President of the New Flemish Alliance
- Incumbent
- Assumed office 26 April 2025

Member of the Chamber of Representatives
- In office 14 October 2014 – 9 June 2024

Personal details
- Born: Valerie-Anne Van Peel 11 October 1979 (age 46) Kalmthout, Belgium
- Citizenship: Belgium
- Party: New Flemish Alliance (N-VA)

= Valerie Van Peel =

Belgian politician (born 1979)

Valerie-Anne "Valerie" Van Peel (born 11 October 1979) is a Belgian politician, journalist and former television presenter who has served as leader of the New Flemish Alliance (N-VA) party since 2025. She was a member of the Chamber of Representatives between 2014 and 2024.

== Biography ==
===Early life and career===
Van Peel was born in Ekeren within the Flemish region of Belgium in October 1979. After leaving school she studied communication sciences at Ghent University, followed by a postgraduate degree in journalism at the Erasmus Brussels University of Applied Sciences and Arts. She then did an internship for Rotterdam-based newspaper NRC Handelsblad before working as an editor on the VTM discussion program Recht van Antwoord (Right to Reply) in 2005. Between 2005 and 2006 she was a reporter for Het Nieuwsblad and then a political journalist for the political channel Actua TV until 2007. She was also a journalist for the women's magazine Dag Allemaal for two years.

===Political work===
Van Peel joined the N-VA in 2009 and worked as the faction secretary for party in the Belgian Senate from 2011 to 2012. In the municipal elections of 2012, she was elected as councilor for the N-VA in Kapellen before resigning in 2019 to focus on her parliamentary functions. In the 2014 Belgian federal election, she was elected to the Member of the Chamber of Representatives for the Antwerp constituency. In 2021, she was appointed vice-chairwoman of the N-VA.

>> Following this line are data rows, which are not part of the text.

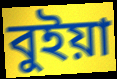
বুইয়া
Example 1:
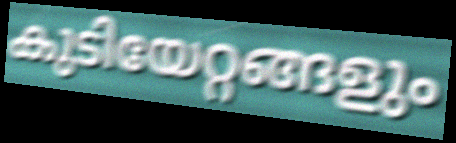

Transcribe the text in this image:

കുടിയേറ്റങ്ങളും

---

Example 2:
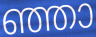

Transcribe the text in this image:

ഞ്ഞാ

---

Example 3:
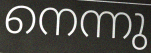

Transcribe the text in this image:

നെന്നു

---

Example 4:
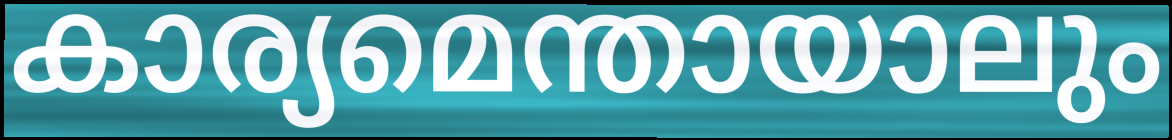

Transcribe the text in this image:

കാര്യമെന്തായാലും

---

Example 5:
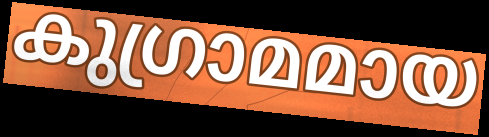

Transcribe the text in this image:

കുഗ്രാമമായ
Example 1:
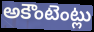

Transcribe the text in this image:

అకౌంటెంట్లు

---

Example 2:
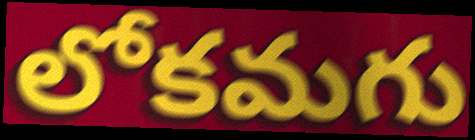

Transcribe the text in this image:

లోకమగు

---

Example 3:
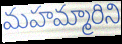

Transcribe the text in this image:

మహమ్మారిని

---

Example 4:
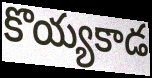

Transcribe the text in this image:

కొయ్యకాడ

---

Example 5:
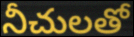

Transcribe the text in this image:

In June 2022, Van Peel announced that she would step down as vice-chairwoman of the party and would no longer be a candidate in the June 2024 elections. She stated that her decision was motivated by her belief that it was difficult to get bills voted on from the opposition and to bring about change, because the majority parties in government would refuse to approve proposals from the opposition, even if they privately supported them, such as her bill to give better compensation to victims of asbestos poisoning.

After her political career, Van Peel became an independent consultant in communication and political strategy in 2024. Since January 2025, she has served on the board of directors for the King Baudouin Foundation.

In March 2025, Van Peel announced she would return to politics to stand in the N-VA's leadership election after Bart De Wever was appointed Prime Minister of Belgium. On April 26, 2025, she was appointed the chairwoman of the N-VA having contested the position without any opposition.

===Views===
Van Peel identifies as a feminist but has written in support of scrapping positive discrimination in politics.